How can you know if you have Parkinson’s Disease (PD)?
Parkinson’s disease (PD) may cause a wide range of symptoms that vary in intensity and kind depending on the individual. Early indications of the illness may go undetected, but as the disease develops, the following symptoms may be expected:
- Slowed overall movement
- Difficulty speaking
- Difficulty writing
- Loss of automatic motions (characterised by the inability to blink, smile, or execute typical body language activities)
- Tremors or trembling
- Muscle tightness
Parkinson’s disease is caused by a variety of factors.

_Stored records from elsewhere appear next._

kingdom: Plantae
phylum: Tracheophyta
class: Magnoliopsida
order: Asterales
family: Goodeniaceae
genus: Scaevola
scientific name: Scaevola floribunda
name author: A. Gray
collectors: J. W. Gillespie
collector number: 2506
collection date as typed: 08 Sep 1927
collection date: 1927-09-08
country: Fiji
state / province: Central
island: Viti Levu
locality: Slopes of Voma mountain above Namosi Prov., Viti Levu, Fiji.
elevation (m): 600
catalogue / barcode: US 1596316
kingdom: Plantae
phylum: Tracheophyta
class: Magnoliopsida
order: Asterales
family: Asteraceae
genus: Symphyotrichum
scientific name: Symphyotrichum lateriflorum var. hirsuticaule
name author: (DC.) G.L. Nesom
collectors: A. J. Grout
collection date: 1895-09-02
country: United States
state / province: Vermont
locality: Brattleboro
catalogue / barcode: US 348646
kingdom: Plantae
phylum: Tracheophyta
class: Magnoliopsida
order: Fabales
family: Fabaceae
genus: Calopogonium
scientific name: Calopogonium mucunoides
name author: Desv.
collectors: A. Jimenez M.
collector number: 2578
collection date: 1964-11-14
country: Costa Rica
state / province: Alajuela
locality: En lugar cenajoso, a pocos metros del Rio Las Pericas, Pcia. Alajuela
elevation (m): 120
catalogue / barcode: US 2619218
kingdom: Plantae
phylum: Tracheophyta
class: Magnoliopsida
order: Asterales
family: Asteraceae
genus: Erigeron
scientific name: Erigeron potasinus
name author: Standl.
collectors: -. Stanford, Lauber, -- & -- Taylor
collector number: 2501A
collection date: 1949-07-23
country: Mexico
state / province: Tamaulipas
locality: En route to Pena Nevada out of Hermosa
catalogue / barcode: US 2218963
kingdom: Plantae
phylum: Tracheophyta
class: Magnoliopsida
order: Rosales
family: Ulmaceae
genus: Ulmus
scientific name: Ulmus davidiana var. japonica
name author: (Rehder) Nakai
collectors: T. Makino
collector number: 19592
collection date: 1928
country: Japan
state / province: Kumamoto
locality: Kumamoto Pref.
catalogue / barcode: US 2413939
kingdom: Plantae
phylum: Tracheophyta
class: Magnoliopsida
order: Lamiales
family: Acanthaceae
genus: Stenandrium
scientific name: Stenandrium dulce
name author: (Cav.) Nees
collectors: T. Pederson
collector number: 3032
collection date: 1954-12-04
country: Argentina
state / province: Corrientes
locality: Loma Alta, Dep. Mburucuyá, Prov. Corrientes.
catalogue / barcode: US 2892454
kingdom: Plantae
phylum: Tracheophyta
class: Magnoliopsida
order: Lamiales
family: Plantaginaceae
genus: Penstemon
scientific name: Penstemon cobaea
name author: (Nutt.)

The loss (or degeneration) of nerve cells in the brain causes Parkinson’s Disease. As a consequence of the loss of nerve cells in the brain, less dopamine is produced, which serves as a messenger between the regions of the brain that govern voluntary and involuntary movement. As a result, without that crucial link, your brain begins to lose its capacity to properly regulate movement. The reason of the degeneration of nerve cells linked with Parkinson’s Disease is still unclear (PD). It is now thought that both environmental and genetic variables may play a role in the death of nerve cells.
Parkinson’s disease is a chronic illness that severely limits one’s capacity to do everyday tasks. Traditional treatments only treat the symptoms of the disease, but researchers are optimistic about the potential of gene therapies and stem cell therapy, which could reverse damage and slow the disease’s progression.
What is the role of stem cells in Parkinson’s Disease?
Stem cells are cells that have not yet specialised in the body, meaning they have not developed into a specific type of cell that performs a specific function (e.g. muscle cell, skin cell, etc). In the human body, a stem cell can differentiate into a variety of cell types. Differentiation is the process by which stem cells transform into different types of cells. This is the most important aspect of stem cell therapies, because the cells transform into the cells that your body needs to heal. Stem cells can also replicate themselves. This enables them to divide and multiply into identical copies of stem cells that have already undergone differentiation in the body. For example, if stem cells were used to treat a neurological injury, the cells given to the patient during treatment could transform into nerve cells, which would then replicate to create an exponentially larger number of nerve cells on their own. Over time, this dramatically improves the efficacy of stem cell treatments.